Ya no reconoce en ese hombre atemorizado y vacilante al prepotente y pendenciero que fuera su compañero de juegos. Se olvida de su necesidad de dinero, y siente una imperiosa necesidad de volver a casa. De escapar.

Se forma en su mente la imagen de la madre de sus hijos parada en medio del patio de tierra, rodeada de niños, mirándolo seria, mientras él se perdía en el horizonte. Ve en el fondo su rancho de madera al que le falta arreglar el techo, casi oye a las gallinas cloquear en busca de algo para comer. Le parece el paraíso.  

Pasan por su cabeza imágenes terroríficas, en las que toda su vida se desvanece. No puede permitirlo. La cobardía que lo caracteriza, le hace correr. El vino le nubla la cabeza e intenta salir por el lugar equivocado, se aleja de la fiesta, corre en dirección a la cerca.

—¡NO! —grita Pedro y comienza a correr tras él.

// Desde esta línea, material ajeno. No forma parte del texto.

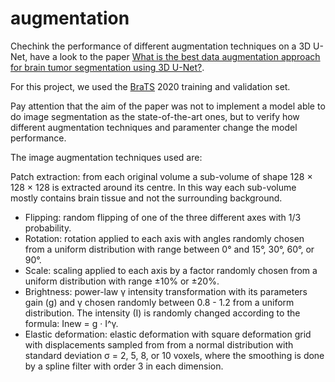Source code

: # augmentation
Chechink the performance of different augmentation techniques on a 3D U-Net, have a look to the paper [What is the best data augmentation approach for brain tumor segmentation using 3D U-Net?](https://arxiv.org/abs/2010.13372).

For this project, we used the [BraTS](https://www.med.upenn.edu/cbica/brats2020/data.html) 2020 training and validation set.

Pay attention that the aim of the paper was not to implement a model able to do image segmentation as the state-of-the-art ones, but to verify how different augmentation techniques and paramenter change the model performance.

The image augmentation techniques used are:

Patch extraction: from each original volume a sub-volume
of shape 128 × 128 × 128 is extracted around its centre.
In this way each sub-volume mostly contains brain tissue
and not the surrounding background.
- Flipping: random flipping of one of the three different axes with 1/3 probability.
- Rotation: rotation applied to each axis with angles randomly chosen from a uniform distribution with range between 0° and 15°, 30°, 60°, or 90°.
- Scale: scaling applied to each axis by a factor randomly chosen from a uniform distribution with range ±10% or ±20%.
- Brightness: power-law γ intensity transformation with its parameters gain (g) and γ chosen randomly between 0.8 - 1.2 from a uniform distribution. The intensity (I) is randomly changed according to the formula: Inew = g · I^γ.
- Elastic deformation: elastic deformation with square deformation grid with displacements sampled from from a normal distribution with standard deviation σ = 2, 5, 8, or 10 voxels, where the smoothing is done by a spline filter with order 3 in each dimension.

Pero es demasiado tarde. Los guardias lo ven e interpretan la imagen como una amenaza. Disparan. Tres, cinco, siete veces. Hasta que una bala hace impacto.

Los disparos no se escuchan; como una precaución adicional para no arruinar la boda de la hija del jefe, todas las armas tienen silenciadores. Benito siente, junto con el mordisco de la bala en el costado y el dolor que lo paraliza y hace caer, la humedad de la sangre empapando su camisa blanca.

Tendido en el césped perfecto, alcanza a ver por el rabillo del ojo, a Pedro que llora, sostenido por dos guardias que lo arrastran adentro, para seguir la fiesta. Piensa otra vez en Ester, en que debería haber escuchado sus advertencias y en que su mejor camisa tiene ahora un agujero y una mancha. Cavila también, en el último instante, si Pedro llorará por su muerte o porque ya no tiene escapatoria.